The bill being drafted at Blunt’s request will help hinder meth cookers’ access to ingredients used to make the deadly drug by:
- Making products containing pseudoephederin and combination products containing ephedrine schedule V controlled substances
- Requiring those drugs to be kept behind a pharmacy counter and sold only by pharmacists or pharmaceutical technicians
- Requiring individuals wishing to purchase those products to show a photo identification card and to sign a written log
- Limiting the quantity of pseudoephederine and combination ephedrine/pseudoephederine products individuals can buy per month to 9 grams (3 normal sized boxes of cold tablets)
- Requiring pharmacies to maintain purchase logs and make them available for inspection to law enforcement officers
Blunt's proposal is modeled after a law that took effect in Oklahoma last April.
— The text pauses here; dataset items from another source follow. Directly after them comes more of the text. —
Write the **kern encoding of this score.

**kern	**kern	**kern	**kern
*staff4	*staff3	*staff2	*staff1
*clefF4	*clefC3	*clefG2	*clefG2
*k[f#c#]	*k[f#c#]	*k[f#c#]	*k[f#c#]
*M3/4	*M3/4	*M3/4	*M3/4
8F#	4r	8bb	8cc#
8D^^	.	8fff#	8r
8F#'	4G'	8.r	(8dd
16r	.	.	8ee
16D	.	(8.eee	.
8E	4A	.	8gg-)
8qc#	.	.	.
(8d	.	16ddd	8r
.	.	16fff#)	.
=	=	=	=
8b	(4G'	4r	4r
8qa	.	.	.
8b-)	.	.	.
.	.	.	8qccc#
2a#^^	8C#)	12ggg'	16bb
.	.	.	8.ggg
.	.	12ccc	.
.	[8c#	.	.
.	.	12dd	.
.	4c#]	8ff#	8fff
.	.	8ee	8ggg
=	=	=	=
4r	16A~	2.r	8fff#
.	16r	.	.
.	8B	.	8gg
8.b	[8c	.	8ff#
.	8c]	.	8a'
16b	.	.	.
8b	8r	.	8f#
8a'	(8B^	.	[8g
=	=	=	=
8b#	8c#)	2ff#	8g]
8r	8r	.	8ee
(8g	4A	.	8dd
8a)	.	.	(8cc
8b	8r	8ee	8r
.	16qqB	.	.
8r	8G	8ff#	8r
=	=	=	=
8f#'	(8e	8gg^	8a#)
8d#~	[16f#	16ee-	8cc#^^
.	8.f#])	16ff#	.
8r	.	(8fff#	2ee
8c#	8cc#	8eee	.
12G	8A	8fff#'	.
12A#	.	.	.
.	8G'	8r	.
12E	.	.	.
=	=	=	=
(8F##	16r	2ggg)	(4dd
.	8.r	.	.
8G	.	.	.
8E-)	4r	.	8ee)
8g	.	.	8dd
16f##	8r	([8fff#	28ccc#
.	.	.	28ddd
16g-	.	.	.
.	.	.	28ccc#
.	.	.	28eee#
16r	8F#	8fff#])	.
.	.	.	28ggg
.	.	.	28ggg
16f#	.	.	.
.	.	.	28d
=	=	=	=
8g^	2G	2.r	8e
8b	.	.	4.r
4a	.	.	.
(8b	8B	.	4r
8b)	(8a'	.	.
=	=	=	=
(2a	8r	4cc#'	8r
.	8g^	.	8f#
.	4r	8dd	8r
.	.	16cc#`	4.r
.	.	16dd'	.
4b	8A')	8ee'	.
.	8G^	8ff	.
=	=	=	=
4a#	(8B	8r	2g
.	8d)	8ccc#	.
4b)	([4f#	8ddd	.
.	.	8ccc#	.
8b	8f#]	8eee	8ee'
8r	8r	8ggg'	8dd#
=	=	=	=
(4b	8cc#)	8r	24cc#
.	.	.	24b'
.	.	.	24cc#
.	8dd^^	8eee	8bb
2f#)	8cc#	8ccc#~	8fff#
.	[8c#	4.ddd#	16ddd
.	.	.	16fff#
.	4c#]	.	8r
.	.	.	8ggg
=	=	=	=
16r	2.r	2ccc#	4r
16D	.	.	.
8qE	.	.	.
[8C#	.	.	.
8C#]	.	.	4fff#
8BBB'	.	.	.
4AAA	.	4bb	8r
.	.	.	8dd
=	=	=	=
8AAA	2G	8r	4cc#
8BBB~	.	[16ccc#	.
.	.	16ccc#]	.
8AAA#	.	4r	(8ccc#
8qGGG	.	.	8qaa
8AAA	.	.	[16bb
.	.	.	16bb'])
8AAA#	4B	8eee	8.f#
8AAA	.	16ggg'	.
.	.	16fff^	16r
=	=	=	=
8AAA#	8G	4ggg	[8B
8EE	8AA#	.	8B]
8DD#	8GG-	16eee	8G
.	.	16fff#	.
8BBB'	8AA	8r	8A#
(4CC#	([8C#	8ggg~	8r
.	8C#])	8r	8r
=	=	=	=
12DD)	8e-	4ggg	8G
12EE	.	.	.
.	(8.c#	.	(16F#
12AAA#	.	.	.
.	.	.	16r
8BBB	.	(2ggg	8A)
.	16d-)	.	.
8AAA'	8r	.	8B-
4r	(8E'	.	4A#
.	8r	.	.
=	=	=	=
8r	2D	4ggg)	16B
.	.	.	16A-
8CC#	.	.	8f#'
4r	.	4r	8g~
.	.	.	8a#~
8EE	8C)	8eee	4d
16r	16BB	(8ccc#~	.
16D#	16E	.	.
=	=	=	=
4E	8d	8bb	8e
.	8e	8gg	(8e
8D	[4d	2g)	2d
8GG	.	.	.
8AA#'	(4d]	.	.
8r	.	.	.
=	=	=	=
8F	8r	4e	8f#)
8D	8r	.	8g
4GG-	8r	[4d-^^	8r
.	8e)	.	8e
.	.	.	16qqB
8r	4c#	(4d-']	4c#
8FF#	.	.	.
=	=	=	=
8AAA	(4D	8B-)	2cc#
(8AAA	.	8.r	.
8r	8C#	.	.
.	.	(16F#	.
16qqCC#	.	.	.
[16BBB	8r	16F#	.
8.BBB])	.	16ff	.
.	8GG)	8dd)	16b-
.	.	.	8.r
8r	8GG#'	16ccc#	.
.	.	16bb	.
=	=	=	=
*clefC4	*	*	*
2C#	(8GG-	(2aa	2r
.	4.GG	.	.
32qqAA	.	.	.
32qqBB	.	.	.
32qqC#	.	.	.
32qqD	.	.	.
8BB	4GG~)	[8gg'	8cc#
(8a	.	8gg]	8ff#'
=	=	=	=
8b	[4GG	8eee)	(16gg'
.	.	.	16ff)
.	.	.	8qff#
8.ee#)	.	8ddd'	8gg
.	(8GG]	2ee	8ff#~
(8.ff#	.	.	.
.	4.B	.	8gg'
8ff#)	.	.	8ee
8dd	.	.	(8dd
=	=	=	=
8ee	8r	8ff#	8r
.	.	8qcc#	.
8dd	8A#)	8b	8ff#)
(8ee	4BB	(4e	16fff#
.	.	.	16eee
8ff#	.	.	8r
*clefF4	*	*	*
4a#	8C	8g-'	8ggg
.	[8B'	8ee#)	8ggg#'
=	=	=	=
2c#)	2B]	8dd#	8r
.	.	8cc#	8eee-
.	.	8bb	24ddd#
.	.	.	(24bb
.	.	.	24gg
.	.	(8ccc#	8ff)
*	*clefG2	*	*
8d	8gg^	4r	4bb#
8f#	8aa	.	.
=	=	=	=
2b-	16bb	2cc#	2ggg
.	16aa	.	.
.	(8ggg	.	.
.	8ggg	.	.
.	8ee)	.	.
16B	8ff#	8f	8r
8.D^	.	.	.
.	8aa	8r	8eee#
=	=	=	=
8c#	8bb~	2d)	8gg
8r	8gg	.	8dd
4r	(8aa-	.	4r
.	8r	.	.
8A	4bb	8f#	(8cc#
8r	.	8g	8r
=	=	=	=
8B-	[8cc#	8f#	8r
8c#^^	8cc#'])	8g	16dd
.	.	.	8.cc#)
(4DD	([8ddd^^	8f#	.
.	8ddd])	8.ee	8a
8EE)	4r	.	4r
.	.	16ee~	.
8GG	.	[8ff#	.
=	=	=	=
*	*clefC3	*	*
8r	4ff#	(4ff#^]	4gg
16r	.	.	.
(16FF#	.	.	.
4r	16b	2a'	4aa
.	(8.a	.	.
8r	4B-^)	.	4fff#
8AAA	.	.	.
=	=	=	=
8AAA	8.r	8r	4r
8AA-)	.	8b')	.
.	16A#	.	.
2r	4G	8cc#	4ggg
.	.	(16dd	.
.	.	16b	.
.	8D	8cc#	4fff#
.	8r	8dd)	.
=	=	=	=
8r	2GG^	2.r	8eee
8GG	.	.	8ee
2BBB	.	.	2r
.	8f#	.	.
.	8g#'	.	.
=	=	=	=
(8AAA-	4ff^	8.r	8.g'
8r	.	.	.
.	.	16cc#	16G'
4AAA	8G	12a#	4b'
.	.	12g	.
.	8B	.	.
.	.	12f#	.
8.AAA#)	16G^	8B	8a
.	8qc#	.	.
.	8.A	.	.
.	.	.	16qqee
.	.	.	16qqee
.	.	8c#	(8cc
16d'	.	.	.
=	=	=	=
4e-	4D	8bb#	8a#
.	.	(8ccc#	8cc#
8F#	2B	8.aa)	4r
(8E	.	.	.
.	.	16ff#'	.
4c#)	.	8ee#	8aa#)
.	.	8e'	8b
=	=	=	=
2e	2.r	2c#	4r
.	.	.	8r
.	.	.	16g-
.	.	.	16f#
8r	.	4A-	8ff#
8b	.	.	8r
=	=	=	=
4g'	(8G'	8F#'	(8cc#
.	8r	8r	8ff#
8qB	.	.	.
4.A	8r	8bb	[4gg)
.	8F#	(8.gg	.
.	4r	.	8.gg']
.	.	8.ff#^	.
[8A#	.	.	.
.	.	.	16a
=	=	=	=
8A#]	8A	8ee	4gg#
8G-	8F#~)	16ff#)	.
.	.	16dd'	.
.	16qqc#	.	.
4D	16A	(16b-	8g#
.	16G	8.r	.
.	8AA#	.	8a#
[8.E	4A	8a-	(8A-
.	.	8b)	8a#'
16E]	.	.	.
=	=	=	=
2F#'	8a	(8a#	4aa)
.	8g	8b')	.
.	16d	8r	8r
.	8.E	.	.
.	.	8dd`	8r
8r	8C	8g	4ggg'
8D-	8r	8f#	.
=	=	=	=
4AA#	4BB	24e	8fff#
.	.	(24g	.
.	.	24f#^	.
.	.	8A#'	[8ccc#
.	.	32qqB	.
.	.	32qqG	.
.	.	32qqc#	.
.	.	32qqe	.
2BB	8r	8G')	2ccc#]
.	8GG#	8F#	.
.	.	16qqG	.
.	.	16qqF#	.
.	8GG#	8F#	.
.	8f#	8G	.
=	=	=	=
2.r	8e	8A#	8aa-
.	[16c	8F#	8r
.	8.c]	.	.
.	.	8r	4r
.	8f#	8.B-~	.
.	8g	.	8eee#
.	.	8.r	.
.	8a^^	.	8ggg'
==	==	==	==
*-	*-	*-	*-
Since the inception of that law, meth incidents in the state have declined by 80 percent. For the last several years, Missouri has been one of the top meth producing states in the nation.
In 2003, Missouri had 2,860 meth incidents, 1,600 more than California, the second highest state that year, accounting for nearly 20 percent of the meth incidents in the country. Last year, the Missouri Highway Patrol conducted more than 19,000 meth investigations.